Eli reached out for the boy who was a year younger and close in size. With the water spinning, Eli could not make a lifeguard approach so just grabbed the teen’s arm.

The other boy grabbed Eli around the neck and pulled him under, so Eli had to push off to try again. When he pushed off, the other boy sank.

At that point, Eli had to dive with the water solid mud colored and no visibility. He went under and felt the boy and then locked his arm around back and across his shoulder as trained at the YMCA.

When the boys surfaced, the other boy’s head was tilted forward in the water. Eli yelled in his ear, “Tilt your head back.” The other boy did and then went limp.

The two boys were carried down river with Eli pushing toward the shore with one arm and holding the other boy up with his other arm. Eli was finally able to grab a tree that was leaning out across the water and grabbed the trunk.  

Some fishermen helped pull the boy and then Eli up on the bank by crawling along the tree trunk. The river bank was so waterlogged, it was virtually impossible to get a foothold.

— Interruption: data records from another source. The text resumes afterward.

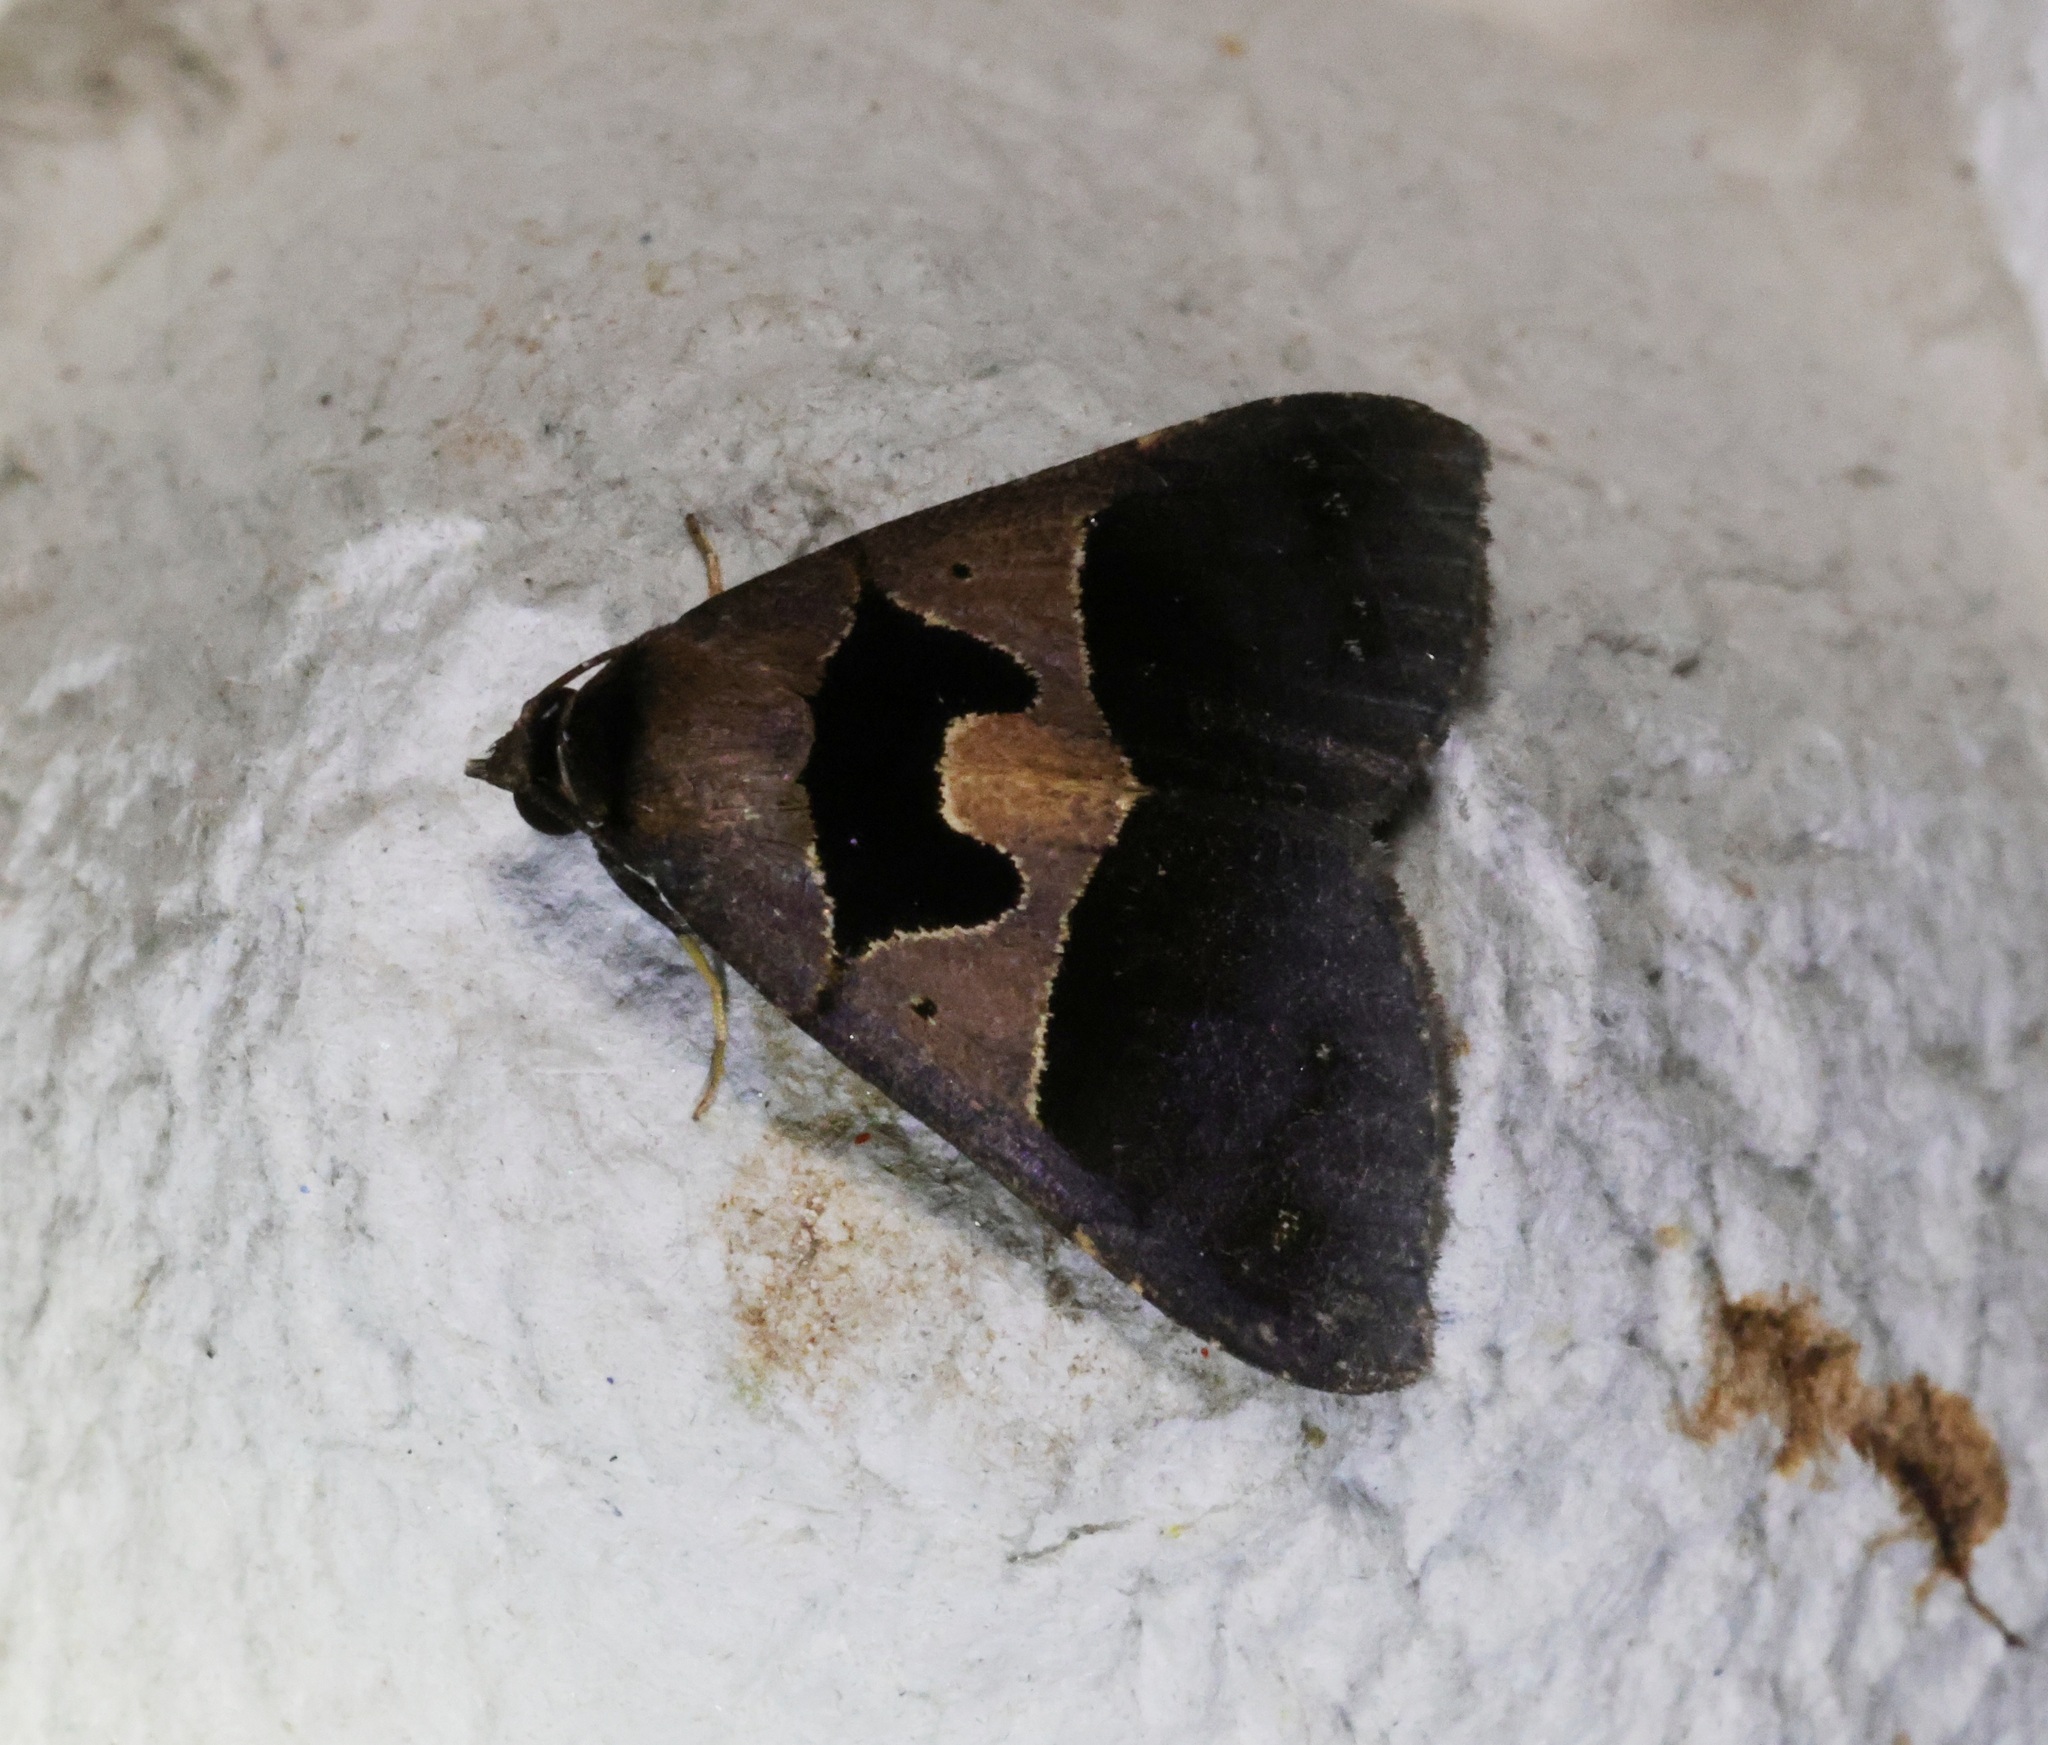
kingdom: Animalia
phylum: Arthropoda
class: Insecta
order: Lepidoptera
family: Erebidae
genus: Crithote
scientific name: Crithote pallivaga
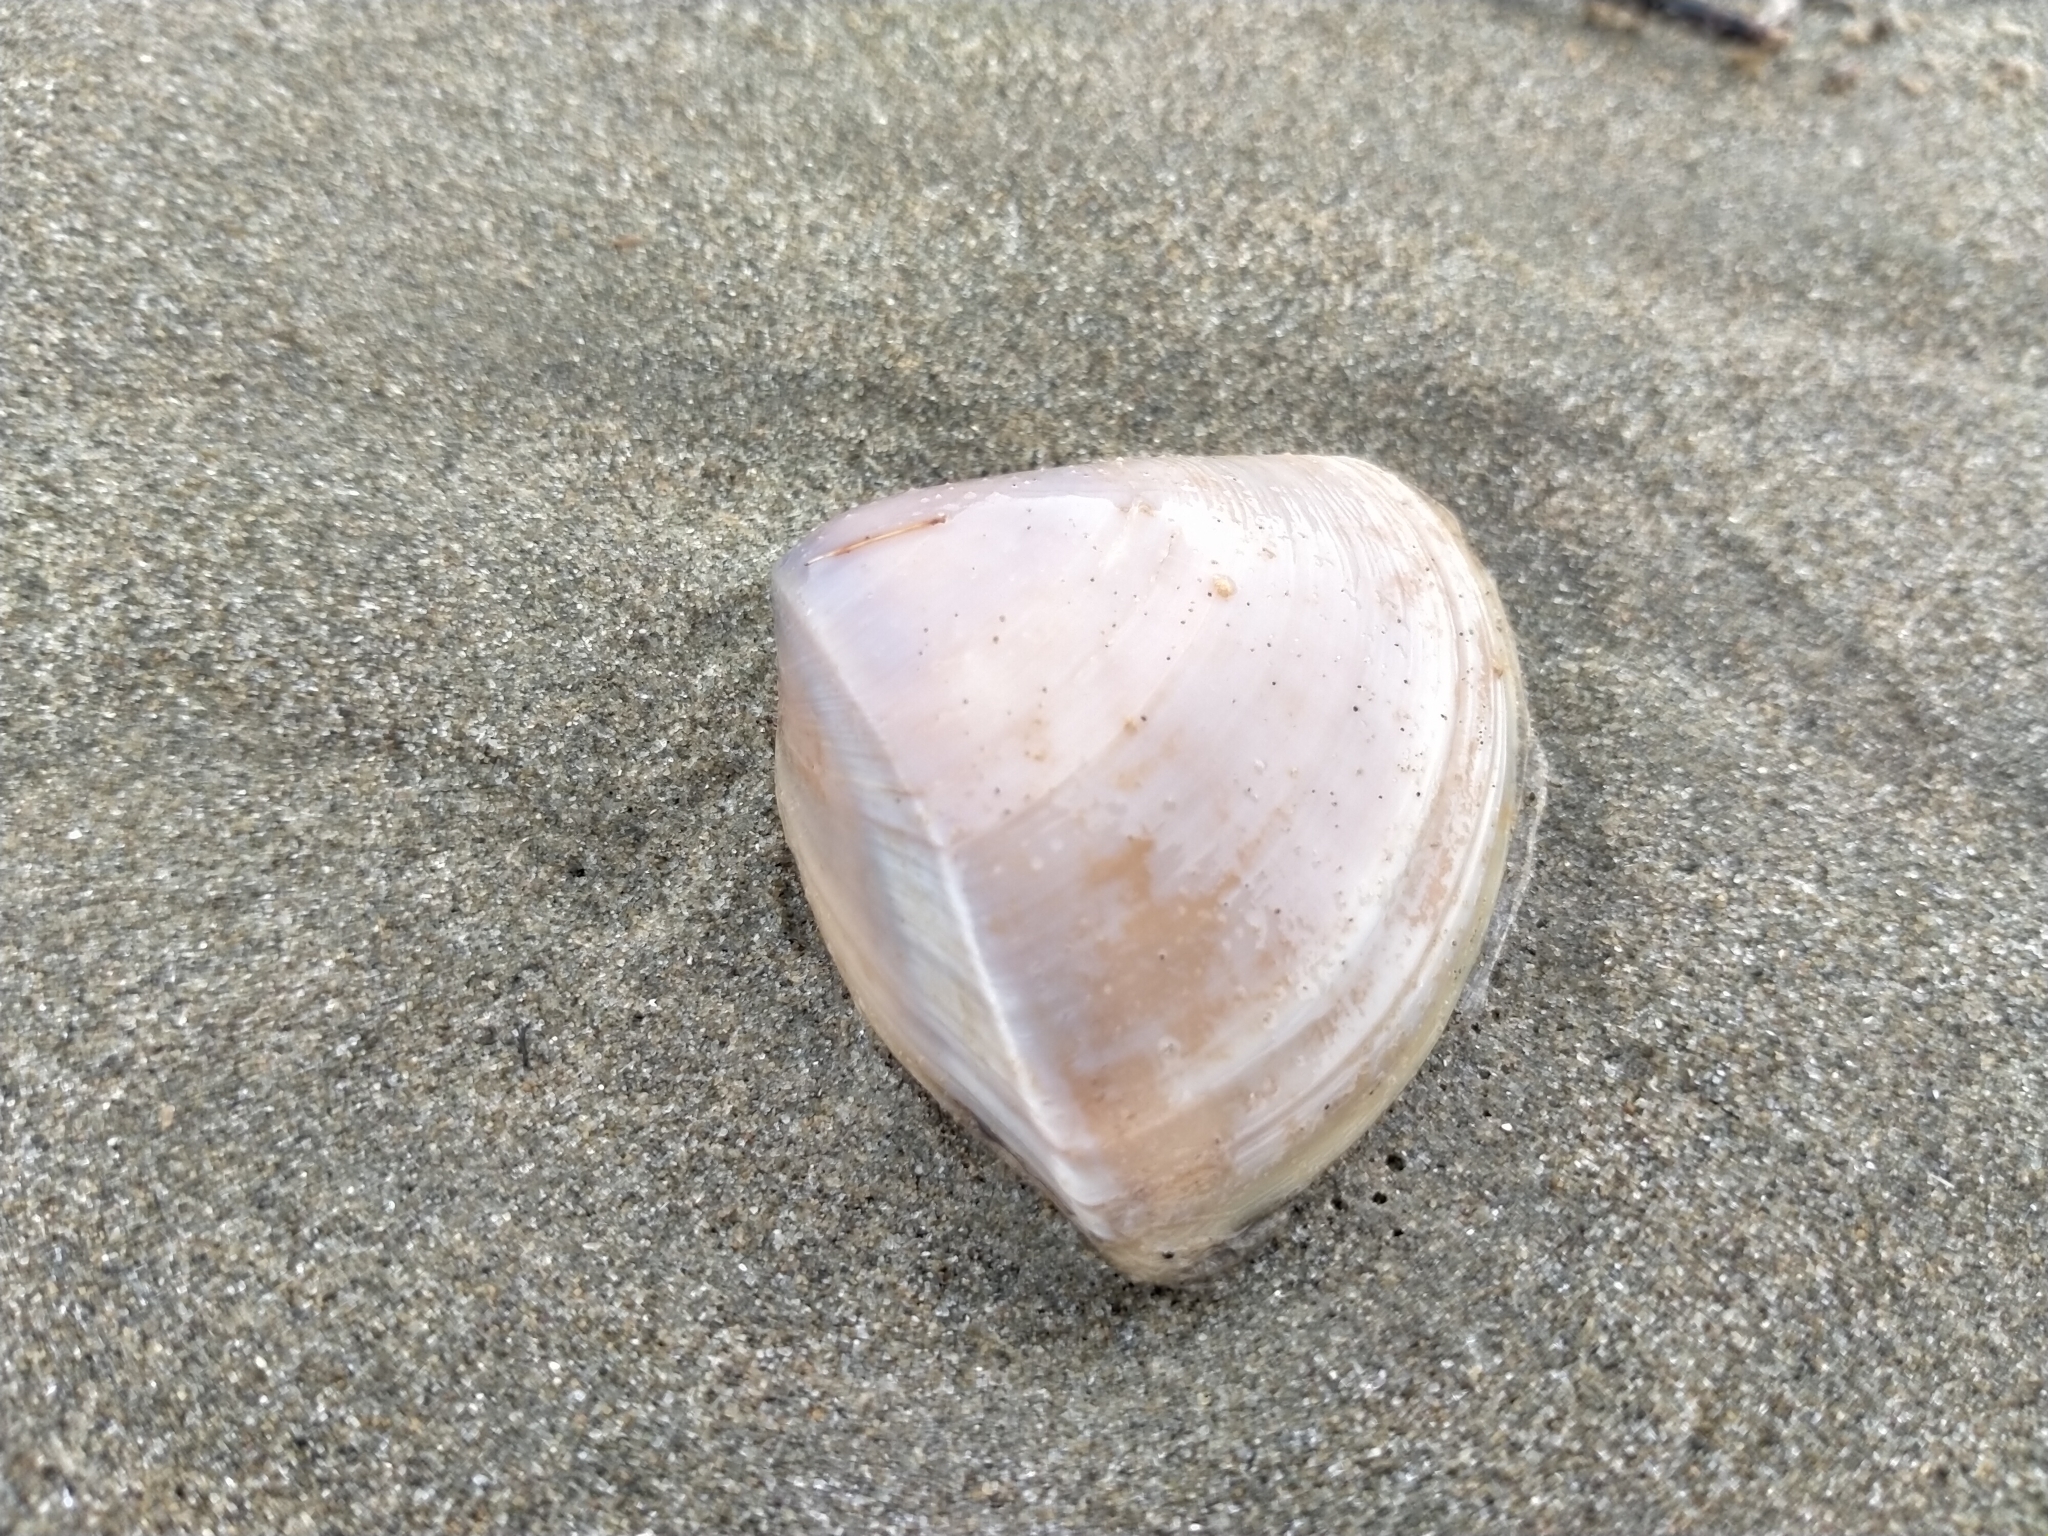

Once on the bank, Eli checked the boy’s vital signs. He was breathing but going in and out of consciousness.

He then borrowed a cell phone and called for help.

After the River Rescue

The boy Eli pulled out was taken to the local hospital where he was treated for minor injuries. He was back in school the next week.

Eli had some scratches on his hands and across his stomach and side, but other than that he was fine – and hungry.

One of the Cooleemee police officers had been an Eagle Scout and told Eli to bring in the paperwork and that they’d fill that out for an award for heroism. Later, Mrs. Beard from West Rowan High School called and said that they were nominating him for a service award at school as well.

Eli was featured on the front page of the Davie County Enterprise Record and the Salisbury Post. He will also be in the Cleveland Chronicle later in the month.

A Word from a Proud Mom

I am proud to be the mother of a hero. Not many people would be willing to do what Eli did. I wouldn't have wanted him in the river that day, but I'm really glad that he got the other boy out of there.